**EXERCÍCIO**. Retorne, sem qualquer alteração, a passagem do texto sobre Ariel que vai de "Como as suas" até "vai atrás dele.", inclusive.

Como as suas antecessoras, Ariel também é jovem, tem 16 anos de idade; e tem a mesma sina: apenas um beijo apaixonado do príncipe pode salvá-la.Mas, diferente das princesas anteriores, ela não espera pela sua chegada, ela vai atrás dele.

A princesa é uma sereia que mora no fundo do mar, e, insatisfeita com sua realidade, passa a espiar a vida dos seres humanos, ignorando os conselhos de seu pai. Eis que ela conhece o príncipe Eric e o salva de uma tempestade, mas vai embora antes que ele possa conhecê-la.

A bela faz um pacto com a bruxa Úrsula, trocando sua voz por um par de pernas. Caso conseguisse um beijo de amor do príncipe, em três dias, se tornaria humana para sempre.

Se superarmos a fantasia, vemos aí uma importante implicação simbólica, pois Ariel troca a sua voz, seu instrumento de manifestação, pela forma humana, para tentar conquistar o príncipe. E sabe-se que a capacidade de expressão foi a principal forma de poder, ao menos inicialmente, dos movimentos feministas.

Para convencer Ariel da troca, Úrsula, a bruxa do fundo do mar, convence a sereia de que homens não gostam de mulheres que falam. Que, para Giordan (2012) é uma mensagem clara de que as mulheres devem ser recatadas, obedientes e concordarem com tudo o que lhe disserem, não tendo ‘voz própria’, renunciando às suas opiniões e seus desejos.

Giroux (2003) traz um comentário interessante em relação a essa personagem, que trago na íntegra dado a sua importância:

A Ariel deste filme se converte em uma metáfora da narrativa tradicional da dona de casa. Quando a bruxa do mar, Úrsula, diz a Ariel que ficar sem sua voz não era tão grave porque os homens não gostam de mulheres que falam, a mensagem se dramatiza quando o príncipe tenta conceder o beijo do amor verdadeiro a Ariel apesar dela nunca ter falado. Dentro desta narrativa de limites tão restritos, a feminilidade dada a Ariel é a recompensa de casar-se com o homem adequado e renunciar sua vida anterior desprezível do mar na qualidade de modelo cultural para o universo das eleições femininas e o processo de tomar decisões segundo a visão do mundo da Disney (Giroux, 2003, p.136).

Trocar sua voz por um par de pernas para conseguir encantar o príncipe tem uma significação tão grande, que implica em várias interpretações. Primeiro a ligação com o mito original da sereia, como um ser mitológico que seduz os homens com sua voz encantadora, para depois os matar.

Deste modo, sem voz, Ariel não corre o menor risco de sucumbir às intenções de suas ancestrais. E depois ao atual fenômeno de mudança do corpo, onde mulheres recorrem a procedimentos cirúrgicos para se tornarem mais belas. Estão dispostas a pagar o preço de uma mutilação em nome da beleza. Vale tudo para conquistar o sexo oposto?

**INFORMAÇÕES APRESENTADAS**.
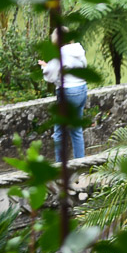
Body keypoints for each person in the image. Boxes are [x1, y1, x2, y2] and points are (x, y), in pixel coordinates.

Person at [39, 27, 87, 162]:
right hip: (82, 89)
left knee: (59, 133)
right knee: (77, 131)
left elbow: (50, 76)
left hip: (68, 93)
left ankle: (60, 166)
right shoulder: (78, 50)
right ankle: (80, 163)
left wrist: (45, 67)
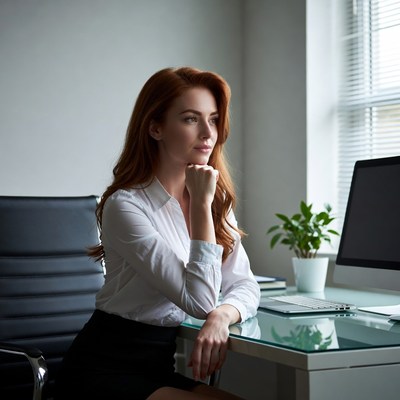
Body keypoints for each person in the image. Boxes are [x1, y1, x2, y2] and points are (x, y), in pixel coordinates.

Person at [55, 66, 260, 400]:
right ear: (155, 128)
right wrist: (200, 206)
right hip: (102, 370)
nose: (209, 133)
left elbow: (244, 284)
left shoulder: (213, 198)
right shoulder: (126, 206)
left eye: (214, 118)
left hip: (157, 367)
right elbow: (200, 300)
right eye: (191, 119)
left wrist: (223, 316)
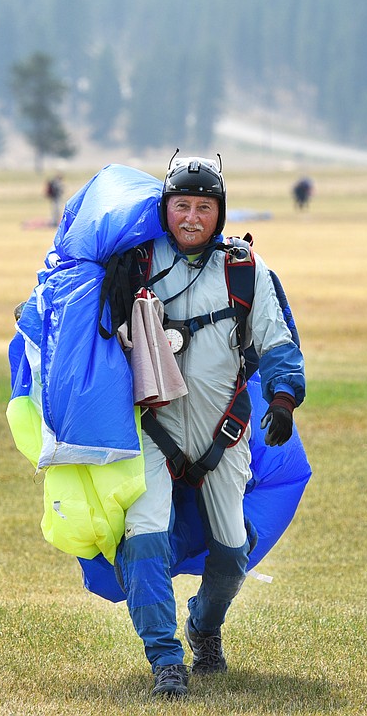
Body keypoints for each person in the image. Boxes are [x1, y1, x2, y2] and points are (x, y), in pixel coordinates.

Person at [116, 154, 306, 698]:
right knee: (144, 538)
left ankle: (205, 625)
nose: (192, 218)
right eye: (182, 206)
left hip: (225, 434)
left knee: (230, 551)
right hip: (152, 430)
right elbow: (86, 328)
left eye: (205, 207)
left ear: (219, 213)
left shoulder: (246, 269)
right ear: (165, 209)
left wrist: (285, 398)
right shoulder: (135, 264)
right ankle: (164, 660)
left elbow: (276, 341)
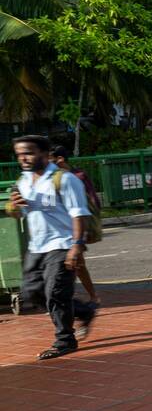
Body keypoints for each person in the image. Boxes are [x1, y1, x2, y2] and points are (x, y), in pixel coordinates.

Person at [5, 135, 97, 360]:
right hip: (37, 246)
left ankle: (65, 340)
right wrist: (14, 207)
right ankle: (84, 311)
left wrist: (76, 246)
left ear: (45, 154)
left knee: (55, 293)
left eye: (29, 152)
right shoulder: (23, 181)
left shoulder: (65, 180)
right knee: (31, 293)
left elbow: (79, 215)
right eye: (19, 154)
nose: (24, 158)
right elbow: (16, 213)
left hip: (63, 243)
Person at [49, 146, 102, 315]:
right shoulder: (48, 178)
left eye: (50, 159)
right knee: (74, 266)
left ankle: (91, 298)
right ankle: (79, 300)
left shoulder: (77, 177)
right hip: (59, 229)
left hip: (77, 227)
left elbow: (93, 201)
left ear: (60, 160)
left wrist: (86, 228)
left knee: (77, 265)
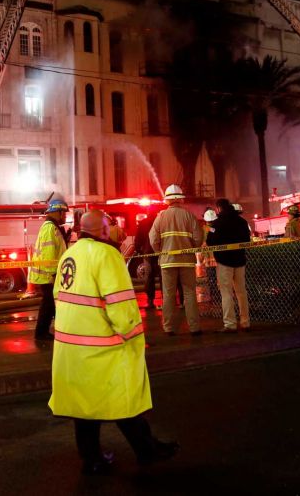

**RESOLUÇÃO DO PROBLEMA**.
Como as suas antecessoras, Ariel também é jovem, tem 16 anos de idade; e tem a mesma sina: apenas um beijo apaixonado do príncipe pode salvá-la.Mas, diferente das princesas anteriores, ela não espera pela sua chegada, ela vai atrás dele.